Il y a d'abord eu l'impact ; le sang n'est venu qu'après. J'ai senti le bitume frais de cette nuit de mai contre ma peau. Mes mains, ma joue, mon corps tout entier me brûlait. Cette chaleur, cette douleur, n'étaient qu'une preuve que j'étais toujours en vie. Pour moi, tu n'as eu peur de rien.
Avec le recul, je crois que ce n'est pas seulement à cause de ton absence que j'ai arrêté d'aller sur la colline. Sans toi, l'endroit n'avait certes plus la même gaîté, mais il me faisait sentir inutile - comme avant. J'ai pris des années à comprendre que je n'étais pas coupable. Si seulement nous n'étions pas allés observer les étoiles, ce soir-là. Si seulement tu ne m'avais pas aimé autant. Ces lumières que je voyais dans tes yeux se sont envolées vers le ciel qui nous dominait. Je n'ai rien pu faire.
Une dernière fois, tu m'as sauvé. Au prix de ta vie, tu m'as évité une mort certaine. J'ai vu les pneus ensanglantés du camion qui s'enfuyait. Lui qui était si faible, incapable de reconnaître son tort ; il me laissait seul porter le poids de la responsabilité. Cette sensation de déjà-vu m'a soulevé un haut-le-cœur. La colère, la tristesse, le désespoir : j'ai tout reconnu. À nouveau, je me retrouvais seul avec mes regrets. À nouveau, un être que j'aimais s'en était allé. J'avais espéré fonder avec toi cette famille que la mort ne pourrait jamais briser ; mais l'idée était utopique. J'attirais le malheur comme un aimant.

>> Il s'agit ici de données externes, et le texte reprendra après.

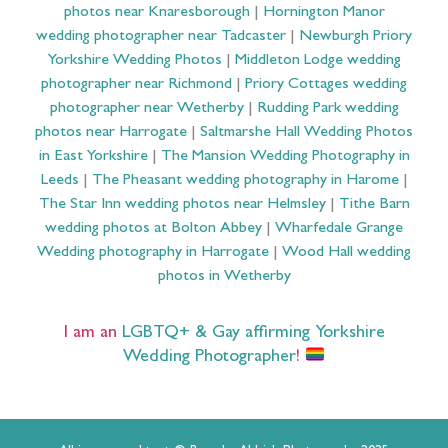
photos near Knaresborough
|
Hornington Manor
wedding photographer near Tadcaster
|
Newburgh Priory
Yorkshire Wedding Photos
|
Middleton Lodge wedding
photographer near Richmond
|
Priory Cottages wedding
photographer near Wetherby
|
Rudding Park wedding
photos near Harrogate
|
Saltmarshe Hall Wedding Photos
in East Yorkshire
|
The Mansion Wedding Photography in
Leeds
|
The Pheasant wedding photography in Harome
|
The Star Inn wedding photos near Helmsley
|
Tithe Barn
wedding photos at Bolton Abbey
|
Wharfedale Grange
Wedding photography in Harrogate
|
Wood Hall wedding
photos in Wetherby
I am an
LGBTQ+ & Gay affirming Yorkshire
Wedding Photographer
!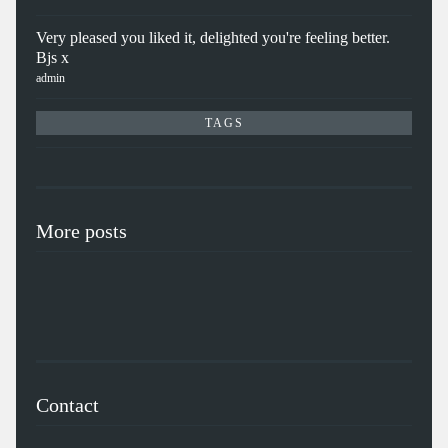
Very pleased you liked it, delighted you're feeling better.
Bjs x
admin
TAGS
More posts
Contact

Plusieurs fois, j'ai voulu mourir. Le chagrin, les remords, le manque : tout me poussait à croire que ma vie n'avait de sens que si je la passais à tes côtés. Puis j'observais les étoiles, seul moyen de me calmer et je pensais à tes volontés. Toi qui étais mort pour moi, comment supporterais-tu que je gâche cette vie que tu m'as confiée ? Mon cœur ne bat que pour toi, ne bat que grâce à toi. C'est là Mido ce qu'il reste de plus significatif de toi. Tu m'as offert ton bien le plus précieux, et je me dois de le chérir. Et même si tu n'es plus là, je sais que tu veilles sur moi, que tu m'aides à faire les bons choix.

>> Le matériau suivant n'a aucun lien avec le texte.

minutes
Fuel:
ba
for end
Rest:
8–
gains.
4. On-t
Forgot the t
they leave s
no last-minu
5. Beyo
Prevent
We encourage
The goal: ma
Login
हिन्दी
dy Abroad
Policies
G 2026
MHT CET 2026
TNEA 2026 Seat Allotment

Ce sont toi et les souvenirs de nos plus beaux instants qui ont fait de moi l'homme que je suis. L'amour que tu me portais s'est dissipé dans le ciel étoilé, le faisant briller d'un éclat plus puissant à chaque battement de mon cœur, à chaque instant où je me sentais vivant. J'ai persisté dans mes études dans le seul but de pouvoir passer ma vie à tes côtés. Pour que mon travail consiste à lever les yeux chaque soir vers l'avenir que tu m'as offert, vers ton sourire que j'imagine gouverner les constellations. Comme tous les astronomes, je rêve de m'envoler dans l'espace, de m'approcher au plus près des lueurs lointaines. Et qui sait, un jour peut-être j'irai voir le cœur des étoiles.